DATA SECTION —

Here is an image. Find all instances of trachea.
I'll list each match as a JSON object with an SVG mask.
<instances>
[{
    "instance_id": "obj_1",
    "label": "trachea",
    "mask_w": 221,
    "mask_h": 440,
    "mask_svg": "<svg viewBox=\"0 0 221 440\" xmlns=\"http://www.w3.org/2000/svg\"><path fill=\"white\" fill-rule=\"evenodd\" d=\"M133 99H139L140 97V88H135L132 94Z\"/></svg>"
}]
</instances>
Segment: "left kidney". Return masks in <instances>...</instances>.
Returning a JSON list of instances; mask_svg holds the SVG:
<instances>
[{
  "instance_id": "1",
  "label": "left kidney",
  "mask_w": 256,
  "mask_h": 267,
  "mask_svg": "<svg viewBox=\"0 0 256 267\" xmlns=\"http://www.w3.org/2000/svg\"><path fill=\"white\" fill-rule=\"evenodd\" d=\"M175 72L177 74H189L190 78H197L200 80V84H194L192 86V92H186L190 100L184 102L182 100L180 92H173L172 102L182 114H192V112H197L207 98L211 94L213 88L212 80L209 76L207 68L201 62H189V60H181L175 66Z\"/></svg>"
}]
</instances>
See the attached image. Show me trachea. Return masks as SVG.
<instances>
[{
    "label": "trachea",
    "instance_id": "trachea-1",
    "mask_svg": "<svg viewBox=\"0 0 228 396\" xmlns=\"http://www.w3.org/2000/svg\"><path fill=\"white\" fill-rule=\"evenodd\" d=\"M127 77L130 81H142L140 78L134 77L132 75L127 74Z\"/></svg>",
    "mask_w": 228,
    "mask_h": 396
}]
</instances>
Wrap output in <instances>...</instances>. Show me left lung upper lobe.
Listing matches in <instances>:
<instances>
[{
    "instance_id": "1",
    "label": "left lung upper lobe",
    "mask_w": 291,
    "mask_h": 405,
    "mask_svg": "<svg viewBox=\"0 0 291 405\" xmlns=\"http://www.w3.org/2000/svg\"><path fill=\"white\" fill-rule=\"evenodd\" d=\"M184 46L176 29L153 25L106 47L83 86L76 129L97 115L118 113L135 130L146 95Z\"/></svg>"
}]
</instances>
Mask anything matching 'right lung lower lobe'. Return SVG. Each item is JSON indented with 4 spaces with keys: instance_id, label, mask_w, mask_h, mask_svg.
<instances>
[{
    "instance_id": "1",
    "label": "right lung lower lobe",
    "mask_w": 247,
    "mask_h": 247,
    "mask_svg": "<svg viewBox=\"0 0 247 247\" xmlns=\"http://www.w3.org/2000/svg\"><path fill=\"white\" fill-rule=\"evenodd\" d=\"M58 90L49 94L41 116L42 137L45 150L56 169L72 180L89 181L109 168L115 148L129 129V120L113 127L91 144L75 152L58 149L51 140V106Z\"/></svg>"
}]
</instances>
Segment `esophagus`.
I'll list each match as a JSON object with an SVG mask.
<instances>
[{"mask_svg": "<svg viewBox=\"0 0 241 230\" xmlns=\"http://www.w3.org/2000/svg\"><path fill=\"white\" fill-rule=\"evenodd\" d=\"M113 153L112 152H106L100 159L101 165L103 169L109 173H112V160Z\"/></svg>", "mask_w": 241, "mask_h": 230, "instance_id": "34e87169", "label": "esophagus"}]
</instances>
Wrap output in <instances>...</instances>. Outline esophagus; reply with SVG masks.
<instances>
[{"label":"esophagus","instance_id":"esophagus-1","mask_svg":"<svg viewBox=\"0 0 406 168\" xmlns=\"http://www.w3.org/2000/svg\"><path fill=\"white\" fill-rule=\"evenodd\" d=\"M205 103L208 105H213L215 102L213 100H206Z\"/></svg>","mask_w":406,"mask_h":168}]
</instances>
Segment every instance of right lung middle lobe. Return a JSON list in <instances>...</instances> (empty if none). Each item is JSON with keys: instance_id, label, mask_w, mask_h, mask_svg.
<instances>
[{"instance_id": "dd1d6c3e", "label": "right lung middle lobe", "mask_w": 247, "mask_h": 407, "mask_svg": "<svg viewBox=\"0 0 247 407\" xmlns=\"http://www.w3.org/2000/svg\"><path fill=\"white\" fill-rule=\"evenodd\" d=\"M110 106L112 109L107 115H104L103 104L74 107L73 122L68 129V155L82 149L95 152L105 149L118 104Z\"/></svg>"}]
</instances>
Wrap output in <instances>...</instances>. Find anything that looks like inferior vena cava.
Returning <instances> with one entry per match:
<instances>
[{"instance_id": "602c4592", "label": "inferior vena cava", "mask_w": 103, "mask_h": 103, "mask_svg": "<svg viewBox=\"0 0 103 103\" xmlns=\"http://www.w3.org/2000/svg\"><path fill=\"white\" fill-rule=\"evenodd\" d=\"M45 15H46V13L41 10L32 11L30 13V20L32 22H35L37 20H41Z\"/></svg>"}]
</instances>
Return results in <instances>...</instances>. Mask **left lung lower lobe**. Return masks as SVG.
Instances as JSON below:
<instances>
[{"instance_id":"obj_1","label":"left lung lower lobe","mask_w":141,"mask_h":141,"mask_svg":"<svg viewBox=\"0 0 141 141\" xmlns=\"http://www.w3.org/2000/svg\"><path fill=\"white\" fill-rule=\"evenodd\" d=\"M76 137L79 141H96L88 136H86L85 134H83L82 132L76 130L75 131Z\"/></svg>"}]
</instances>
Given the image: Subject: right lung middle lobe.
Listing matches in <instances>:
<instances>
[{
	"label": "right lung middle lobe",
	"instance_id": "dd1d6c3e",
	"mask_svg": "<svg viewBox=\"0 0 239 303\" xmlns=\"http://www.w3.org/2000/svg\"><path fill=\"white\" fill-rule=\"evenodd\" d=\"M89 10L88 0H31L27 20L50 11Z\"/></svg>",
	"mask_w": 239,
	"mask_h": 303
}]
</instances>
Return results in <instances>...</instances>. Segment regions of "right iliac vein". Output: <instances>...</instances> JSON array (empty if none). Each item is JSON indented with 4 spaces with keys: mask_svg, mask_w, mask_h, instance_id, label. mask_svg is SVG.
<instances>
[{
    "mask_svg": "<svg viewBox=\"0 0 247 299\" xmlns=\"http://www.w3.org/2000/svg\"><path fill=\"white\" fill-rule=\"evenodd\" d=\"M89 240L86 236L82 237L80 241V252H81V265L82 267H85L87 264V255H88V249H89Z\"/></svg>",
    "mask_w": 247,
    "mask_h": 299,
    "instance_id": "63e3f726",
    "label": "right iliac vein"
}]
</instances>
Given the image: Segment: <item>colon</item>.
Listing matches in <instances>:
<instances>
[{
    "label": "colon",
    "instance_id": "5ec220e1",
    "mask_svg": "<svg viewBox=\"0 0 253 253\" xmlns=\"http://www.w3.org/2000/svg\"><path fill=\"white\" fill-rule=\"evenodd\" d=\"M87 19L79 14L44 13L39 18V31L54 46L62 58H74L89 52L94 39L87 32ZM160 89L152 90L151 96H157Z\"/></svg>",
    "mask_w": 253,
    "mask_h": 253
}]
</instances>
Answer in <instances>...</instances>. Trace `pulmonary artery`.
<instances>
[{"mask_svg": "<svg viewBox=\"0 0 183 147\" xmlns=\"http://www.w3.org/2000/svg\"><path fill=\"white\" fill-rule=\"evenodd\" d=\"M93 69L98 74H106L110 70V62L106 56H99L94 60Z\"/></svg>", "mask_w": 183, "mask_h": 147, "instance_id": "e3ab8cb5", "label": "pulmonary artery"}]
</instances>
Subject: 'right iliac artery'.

PROMPT — Reproduce the part of the rows that opens with the line containing "Answer in <instances>...</instances>." and continues through the end of the rows, changing "Trace" to "Outline" and leaving everything else unaltered.

ANSWER —
Answer in <instances>...</instances>. Outline `pulmonary artery`.
<instances>
[{"mask_svg": "<svg viewBox=\"0 0 183 147\" xmlns=\"http://www.w3.org/2000/svg\"><path fill=\"white\" fill-rule=\"evenodd\" d=\"M93 69L98 74H106L110 70V62L106 56H99L94 60Z\"/></svg>", "mask_w": 183, "mask_h": 147, "instance_id": "e3ab8cb5", "label": "pulmonary artery"}]
</instances>
Subject: 'right iliac artery'.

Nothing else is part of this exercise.